Ne relèvent pas des dispositions de l’article 10-1 précité, les frais de suivi de procédure, les honoraires du syndic pour transmission du dossier à l’huissier ou à l’avocat, qui font partie des frais d’administration courante entrant dans la mission de base de tout syndic et répartis entre tous les copropriétaires au prorata des tantièmes, les frais d’assignation en justice, qui feront l’objet des dépens de l’instance, les frais d’avocat qui sont arbitrés dans le cadre de l’article 700 du Code de procédure civile, les relances postérieures à la délivrance de l’assignation.
De la même façon, les frais non accompagnés de pièces justificatives suffisantes ne peuvent être retenus au titre de l’article 10-1 précité.
Il s’ensuit que la demande formée au titre de l’article 10-1 de la loi du 10 juillet 1965 doit faire apparaître, de manière claire et précise, les frais dont le syndicat entend obtenir le recouvrement, tant dans leur nature que dans leur coût.
En l’espèce, le syndicat des copropriétaires sollicite qu’il soit fait application de l’article 10-1 précité, sans préciser ni la nature ni le coût des frais dont il entend obtenir le recouvrement.

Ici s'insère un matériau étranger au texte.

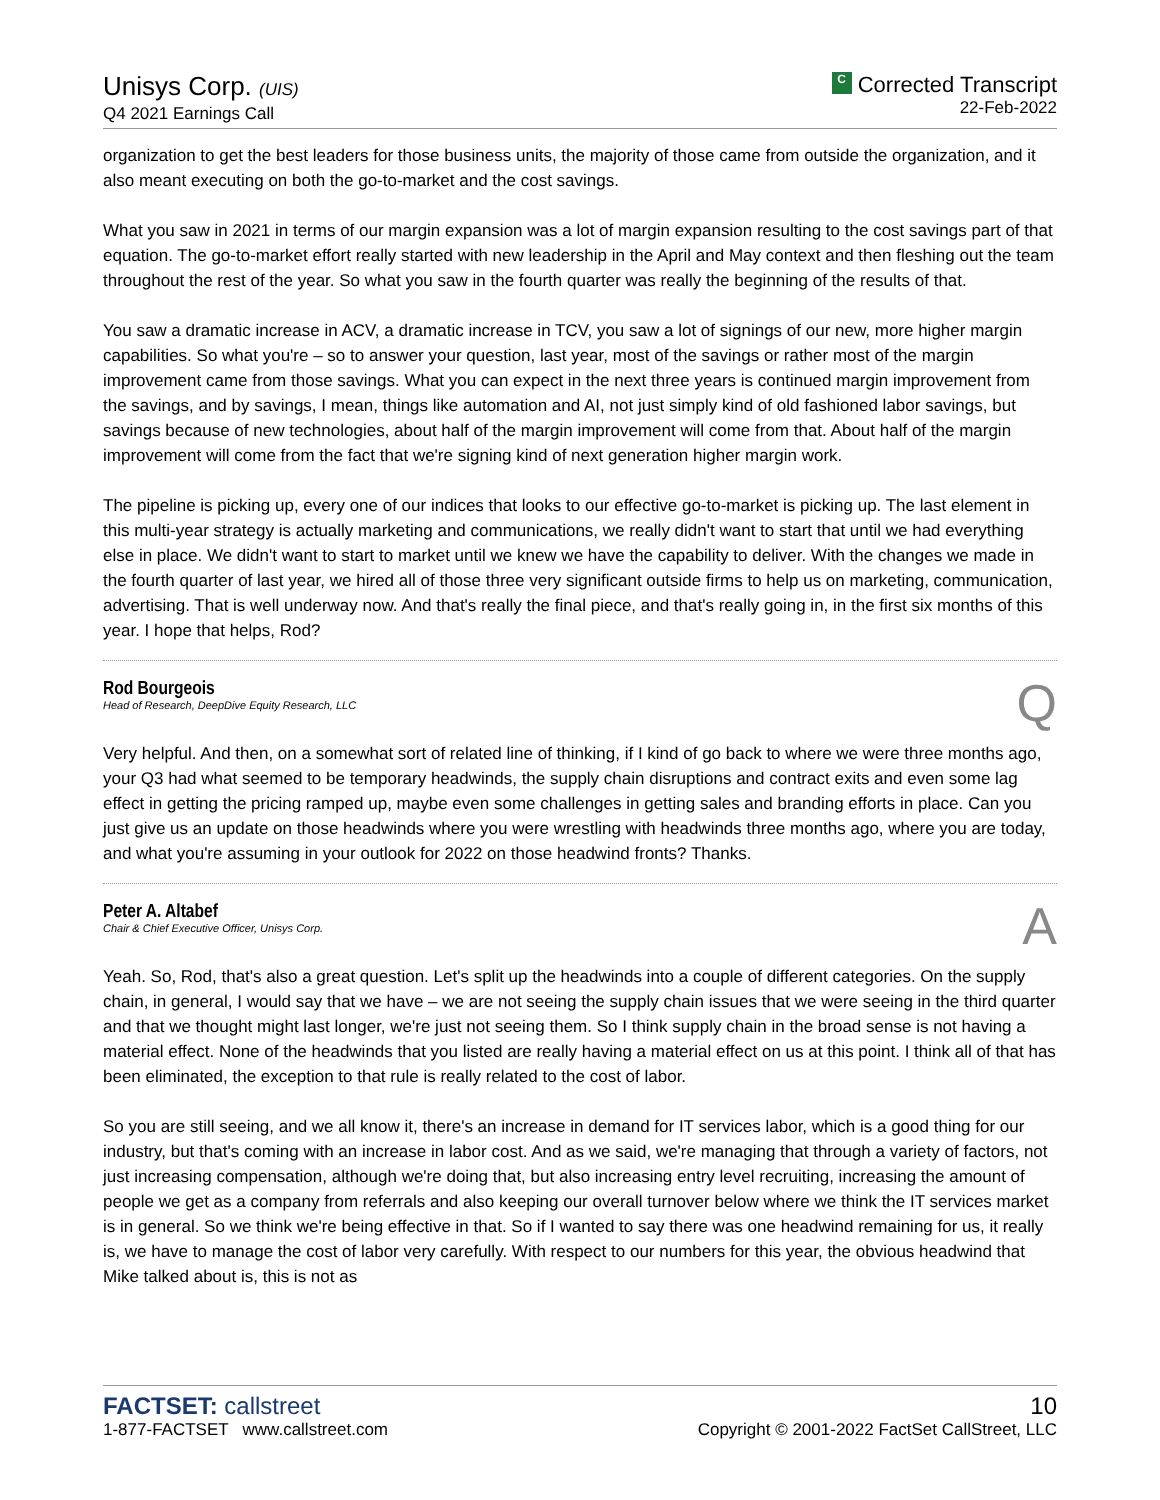Unisys Corp. (UIS)
Q4 2021 Earnings Call
C Corrected Transcript
22-Feb-2022
organization to get the best leaders for those business units, the majority of those came from outside the organization, and it also meant executing on both the go-to-market and the cost savings.
What you saw in 2021 in terms of our margin expansion was a lot of margin expansion resulting to the cost savings part of that equation. The go-to-market effort really started with new leadership in the April and May context and then fleshing out the team throughout the rest of the year. So what you saw in the fourth quarter was really the beginning of the results of that.
You saw a dramatic increase in ACV, a dramatic increase in TCV, you saw a lot of signings of our new, more higher margin capabilities. So what you're – so to answer your question, last year, most of the savings or rather most of the margin improvement came from those savings. What you can expect in the next three years is continued margin improvement from the savings, and by savings, I mean, things like automation and AI, not just simply kind of old fashioned labor savings, but savings because of new technologies, about half of the margin improvement will come from that. About half of the margin improvement will come from the fact that we're signing kind of next generation higher margin work.
The pipeline is picking up, every one of our indices that looks to our effective go-to-market is picking up. The last element in this multi-year strategy is actually marketing and communications, we really didn't want to start that until we had everything else in place. We didn't want to start to market until we knew we have the capability to deliver. With the changes we made in the fourth quarter of last year, we hired all of those three very significant outside firms to help us on marketing, communication, advertising. That is well underway now. And that's really the final piece, and that's really going in, in the first six months of this year. I hope that helps, Rod?
Rod Bourgeois
Head of Research, DeepDive Equity Research, LLC
Q
Very helpful. And then, on a somewhat sort of related line of thinking, if I kind of go back to where we were three months ago, your Q3 had what seemed to be temporary headwinds, the supply chain disruptions and contract exits and even some lag effect in getting the pricing ramped up, maybe even some challenges in getting sales and branding efforts in place. Can you just give us an update on those headwinds where you were wrestling with headwinds three months ago, where you are today, and what you're assuming in your outlook for 2022 on those headwind fronts? Thanks.
Peter A. Altabef
Chair & Chief Executive Officer, Unisys Corp.
A
Yeah. So, Rod, that's also a great question. Let's split up the headwinds into a couple of different categories. On the supply chain, in general, I would say that we have – we are not seeing the supply chain issues that we were seeing in the third quarter and that we thought might last longer, we're just not seeing them. So I think supply chain in the broad sense is not having a material effect. None of the headwinds that you listed are really having a material effect on us at this point. I think all of that has been eliminated, the exception to that rule is really related to the cost of labor.
So you are still seeing, and we all know it, there's an increase in demand for IT services labor, which is a good thing for our industry, but that's coming with an increase in labor cost. And as we said, we're managing that through a variety of factors, not just increasing compensation, although we're doing that, but also increasing entry level recruiting, increasing the amount of people we get as a company from referrals and also keeping our overall turnover below where we think the IT services market is in general. So we think we're being effective in that. So if I wanted to say there was one headwind remaining for us, it really is, we have to manage the cost of labor very carefully. With respect to our numbers for this year, the obvious headwind that Mike talked about is, this is not as
FACTSET: callstreet
1-877-FACTSET www.callstreet.com
10
Copyright © 2001-2022 FactSet CallStreet, LLC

Par conséquent, cette demande, imprécise, sera rejetée.
3/ Sur la demande de dommages et intérêts
Le syndicat des copropriétaires sollicite la condamnation de madame [N] à lui payer la somme de 3.350,00 € à titre de dommages-intérêts pour résistance abusive.
Cependant, la demande au titre des dommages-intérêts pour résistance abusive n’est pas suffisamment justifiée et explicitée dans les écritures du demandeur qui ne démontre pas l’existence d’un préjudice quelconque.

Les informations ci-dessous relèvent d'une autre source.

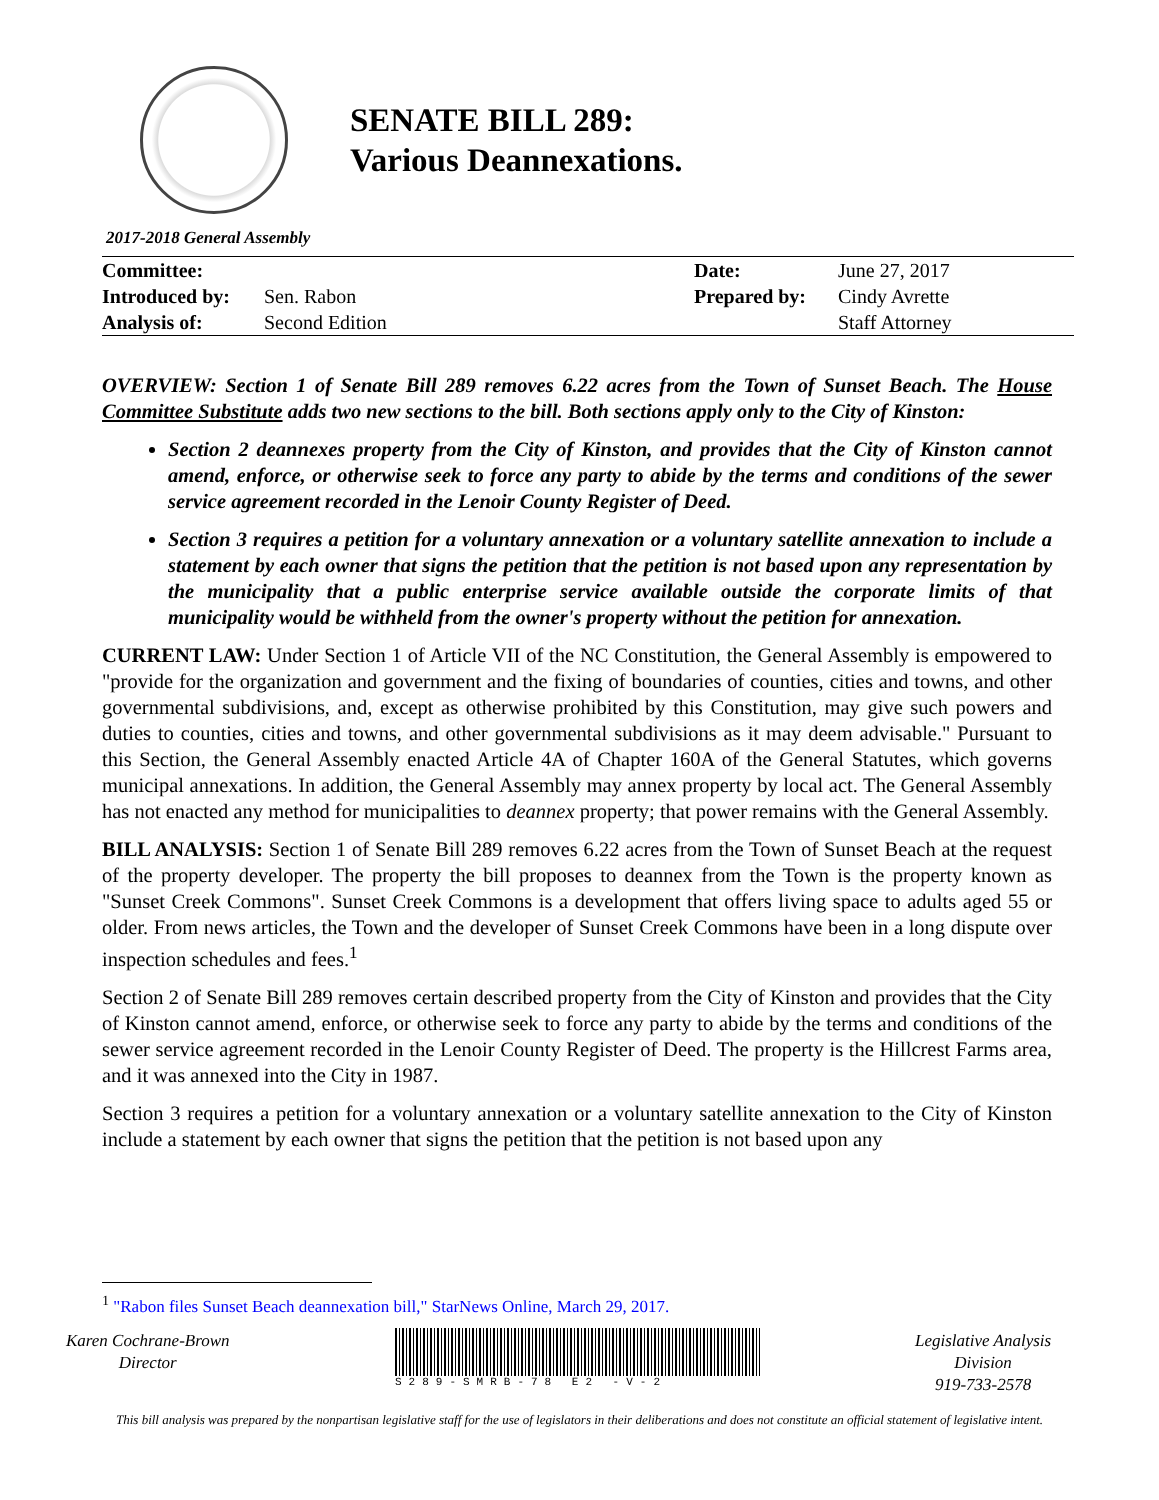SENATE BILL 289:
Various Deannexations.
2017-2018 General Assembly
| Committee: | | Date: | June 27, 2017 |
| Introduced by: | Sen. Rabon | Prepared by: | Cindy Avrette |
| Analysis of: | Second Edition | | Staff Attorney |
OVERVIEW: Section 1 of Senate Bill 289 removes 6.22 acres from the Town of Sunset Beach. The House Committee Substitute adds two new sections to the bill. Both sections apply only to the City of Kinston:
Section 2 deannexes property from the City of Kinston, and provides that the City of Kinston cannot amend, enforce, or otherwise seek to force any party to abide by the terms and conditions of the sewer service agreement recorded in the Lenoir County Register of Deed.
Section 3 requires a petition for a voluntary annexation or a voluntary satellite annexation to include a statement by each owner that signs the petition that the petition is not based upon any representation by the municipality that a public enterprise service available outside the corporate limits of that municipality would be withheld from the owner's property without the petition for annexation.
CURRENT LAW: Under Section 1 of Article VII of the NC Constitution, the General Assembly is empowered to "provide for the organization and government and the fixing of boundaries of counties, cities and towns, and other governmental subdivisions, and, except as otherwise prohibited by this Constitution, may give such powers and duties to counties, cities and towns, and other governmental subdivisions as it may deem advisable." Pursuant to this Section, the General Assembly enacted Article 4A of Chapter 160A of the General Statutes, which governs municipal annexations. In addition, the General Assembly may annex property by local act. The General Assembly has not enacted any method for municipalities to deannex property; that power remains with the General Assembly.
BILL ANALYSIS: Section 1 of Senate Bill 289 removes 6.22 acres from the Town of Sunset Beach at the request of the property developer. The property the bill proposes to deannex from the Town is the property known as "Sunset Creek Commons". Sunset Creek Commons is a development that offers living space to adults aged 55 or older. From news articles, the Town and the developer of Sunset Creek Commons have been in a long dispute over inspection schedules and fees.<sup>1</sup>
Section 2 of Senate Bill 289 removes certain described property from the City of Kinston and provides that the City of Kinston cannot amend, enforce, or otherwise seek to force any party to abide by the terms and conditions of the sewer service agreement recorded in the Lenoir County Register of Deed. The property is the Hillcrest Farms area, and it was annexed into the City in 1987.
Section 3 requires a petition for a voluntary annexation or a voluntary satellite annexation to the City of Kinston include a statement by each owner that signs the petition that the petition is not based upon any
<sup>1</sup> "Rabon files Sunset Beach deannexation bill," StarNews Online, March 29, 2017.
Karen Cochrane-Brown
Director
S289-SMRB-78 E2 -V-2
Legislative Analysis
Division
919-733-2578
This bill analysis was prepared by the nonpartisan legislative staff for the use of legislators in their deliberations and does not constitute an official statement of legislative intent.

Par conséquent, la demande de dommages et intérêts sera rejetée.
4/ Sur les frais
Il serait inéquitable de laisser à la charge du syndicat des copropriétaires les frais engagés pour voir reconnaître ses droits.
Madame [N] sera en conséquence condamné à verser au demandeur la somme de 300,00 € en application de l’article 700 du Code de procédure civile, ainsi qu’aux entiers dépens.
PAR CES MOTIFS
La Présidente, statuant selon la procédure accélérée au fond, après débats en audience publique et en premier ressort, par jugement réputé contradictoire prononcé par mise à disposition au greffe,
CONDAMNE Madame [B] [N] à payer au syndicat des copropriétaires de l’immeuble situé [Adresse 4], représenté par son syndic le cabinet Charpy à enseigne “Thermale de Gestion”, la somme de CINQ CENT QUATRE-VINGT-CINQ EUROS ET SOIXANTE-DEUX CENTIMES (585,62 €) au titre des charges et appels de fonds impayés au 18 mars 2024, date de la mise en demeure, avec intérêt au taux légal à compter de la mise en demeure du 18 mars 2024,
CONDAMNE Madame [B] [N] à payer au syndicat des copropriétaires de l’immeuble situé [Adresse 4], représenté par son syndic le cabinet Charpy à enseigne “Thermale de Gestion”, la somme de CINQ CENT TRENTE-NEUF EUROS ET QUATRE-VINGT-CINQ CENTIMES (539,85 €) au titre des provisions sur charges de l’exercice en cours et des fonds de travaux obligatoires devenues exigibles mais non encore échues au moment de la mise en demeure du 18 mars 2024, avec intérêts au taux légal à compter de la présente décision,
REJETTE toutes autres demandes,
CONDAMNE Madame [B] [N] à payer au syndicat des copropriétaires de l’immeuble situé [Adresse 4], représenté par son syndic le cabinet Charpy à enseigne “Thermale de Gestion”, la somme de TROIS CENTS EUROS (300,00 €) en application de l’article 700 du Code de procédure civile,
CONDAMNE Madame [B] [N] aux entiers dépens,
RAPPELLE que la présente décision est exécutoire de plein droit.